Welche anderen Wege sollen dann den Qualitätsjournalismus erhalten, wenn Werbeeinnahmen der Medienhäuser sinken, Geld dort nur mit nicht-journalistischen Online-Portalen und Angeboten vom Weinverkauf (Süddeutsche Zeitung) bis zur Vermarktung von Anzeigen für andere Medien (Tagesspiegel) verdient würde und die Leser an die Gratiskultur im Internet gewöhnt seien? Einer direkten staatlichen Förderung von Journalismus erteilten Ruß-Mohl, Deutschlandradio-Intendant Willi Steul, der als Hausherr die Tagung in Berlin eröffnete, und weitere Redner eine deutliche Absage.
Den Weg vom Crowdfunding über den Verein zur Genossenschaft ist die Tageszeitung taz schon seit den 1990er Jahren erfolgreich gegangen. Genossen bekommen keine Ausschüttung, das Geld bleibt im – demnächst neu gebauten – Haus. Die Paywall wird aus Prinzip abgelehnt, aber rund 5000 Leser zahlen freiwillig fünf Euro im Monat, andere für einzelne Artikel. Für Ruß-Mohl funktionieren solche Modelle der Freiwilligkeit nur in einem Nischenpublikum, das er auf etwa drei Prozent einschätzte.

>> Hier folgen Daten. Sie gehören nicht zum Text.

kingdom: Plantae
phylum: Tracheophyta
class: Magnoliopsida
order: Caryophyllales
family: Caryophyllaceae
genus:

Eine Verbindung von Journalismus und Bildungsarbeit als gemeinnützige GmbH hat das Redaktionsbüro Correct!v mit inzwischen 16 Festangestellten und zusätzlichen freien Mitarbeitern zu seinem Prinzip erhoben. Neben der Anschubfinanzierung von drei Millionen Euro von der Brost-Stiftung für die ersten drei Jahre unterstützt eine Community von derzeit 650 Lesern die Arbeit mit 10 Euro im Monat. Die erarbeiteten Geschichten werden großen und kleinen Medienhäusern kostenlos zur Verfügung gestellt – was immer wieder zu Diskussionen über Geschenke an Verleger führt. Geschäftsführer Christian Humborg unterstrich vor allem den Aspekt der Gemeinnützigkeit, den nicht nur er für Journalismus generell forderte.
Keine Stiftung, sondern Crowdfunding stand am Anfang der „Krautreporter“, die ihr Startkapital rund 15.000 Spendern verdanken. Inzwischen sind noch 5000 Abonnenten im zweiten Jahr geblieben, die ab Mitte Oktober allein Zugriff auf die Krautreportergeschichten haben werden, wie Alexander von Streit schilderte. Er forderte die steuerliche Bevorzugung von Print (sieben Prozent Mehrwertsteuer) gegenüber Online (19 Prozent) zu beenden: „Angleichen oder abschaffen.“ Auch diese Forderung hatte etliche Unterstützer auf dem Podium.
Finanzierung über „Affiliate-Links“ soll im übernächsten Jahr das verbraucherorientierte Online-Portal „finanztip“ tragen, das bisher noch Eigenmittel der Gesellschafter braucht. „finanztip“ untersucht mit festen 30 Redaktionsmitarbeitern beispielsweise Versicherungen oder Finanzprodukte. Die empfehlenswerten Angebote werden dann verlinkt, die Anbieter anschließend um eine freiwillige Zahlung pro Klick gebeten, erklärte Hermann-Josef Tenhagen, früher Chef von „Finanztest“ (Stiftung Warentest).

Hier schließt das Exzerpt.